JPMorgan Chase chief executive Jamie Dimon this month estimated that banks across Wall Street were on the hook for less than $100bn of financing packages, roughly a fifth of the level seen in 2007 on the precipice of the financial crisis. Several bankers told the Financial Times the figure was closer to $70bn-$80bn as banks used a recent bounce in the market to sell a handful of deals this week.

“The gumming-up of bank balance sheets is basically one of the key factors making the financing of new [takeovers] more difficult,” a top leveraged finance debt banker said. “When you have a problem like Citrix in your backlog, it’s really hard to put more piles on that.
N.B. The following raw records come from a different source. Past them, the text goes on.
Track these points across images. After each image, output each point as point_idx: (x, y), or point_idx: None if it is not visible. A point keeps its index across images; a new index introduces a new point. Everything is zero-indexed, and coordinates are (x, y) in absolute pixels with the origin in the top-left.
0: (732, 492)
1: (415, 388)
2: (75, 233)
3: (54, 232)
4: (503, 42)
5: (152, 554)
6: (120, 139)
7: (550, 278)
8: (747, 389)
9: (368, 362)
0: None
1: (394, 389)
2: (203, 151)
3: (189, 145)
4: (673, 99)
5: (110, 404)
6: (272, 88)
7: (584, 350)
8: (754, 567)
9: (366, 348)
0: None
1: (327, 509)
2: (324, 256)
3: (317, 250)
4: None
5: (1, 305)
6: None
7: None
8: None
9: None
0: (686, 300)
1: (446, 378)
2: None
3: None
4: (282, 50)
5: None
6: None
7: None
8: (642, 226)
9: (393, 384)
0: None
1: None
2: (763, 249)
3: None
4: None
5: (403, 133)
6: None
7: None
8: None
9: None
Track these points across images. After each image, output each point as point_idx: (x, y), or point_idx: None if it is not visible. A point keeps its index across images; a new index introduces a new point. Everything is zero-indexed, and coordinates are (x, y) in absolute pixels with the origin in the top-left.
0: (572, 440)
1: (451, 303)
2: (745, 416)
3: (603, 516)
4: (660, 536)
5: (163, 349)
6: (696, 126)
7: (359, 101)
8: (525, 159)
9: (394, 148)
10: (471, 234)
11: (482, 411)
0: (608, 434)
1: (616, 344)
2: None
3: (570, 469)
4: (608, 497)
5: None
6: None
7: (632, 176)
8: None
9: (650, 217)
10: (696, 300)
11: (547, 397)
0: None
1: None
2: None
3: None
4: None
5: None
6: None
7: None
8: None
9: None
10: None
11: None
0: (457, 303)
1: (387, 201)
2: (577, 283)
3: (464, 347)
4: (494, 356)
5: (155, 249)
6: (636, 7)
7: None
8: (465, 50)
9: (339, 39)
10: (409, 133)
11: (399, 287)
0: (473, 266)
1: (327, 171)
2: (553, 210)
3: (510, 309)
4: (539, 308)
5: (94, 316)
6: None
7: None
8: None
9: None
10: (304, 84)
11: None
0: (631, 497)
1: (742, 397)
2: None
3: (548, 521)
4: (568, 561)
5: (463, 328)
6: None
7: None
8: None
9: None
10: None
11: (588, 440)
The way to dig yourself out is to stop digging the hole deeper.”

With banks stuck, private equity buyers are increasingly turning to direct lenders for financing.

Hellman & Friedman’s $10.2bn takeover of software firm Zendesk, announced in June, is being financed with over $4bn in private debt raised by a consortium of non-bank lenders led by Blackstone Credit.

Those involved in the deal say it would be hard to replicate such a large financing now.

“I don’t think there’s enough capacity to do a loan of that size if it were to come to market today,” said one person directly involved, who noted financing terms tightened significantly as the deal took shape.

“People are still launching new processes. I’m not exactly sure why, to be honest with you.”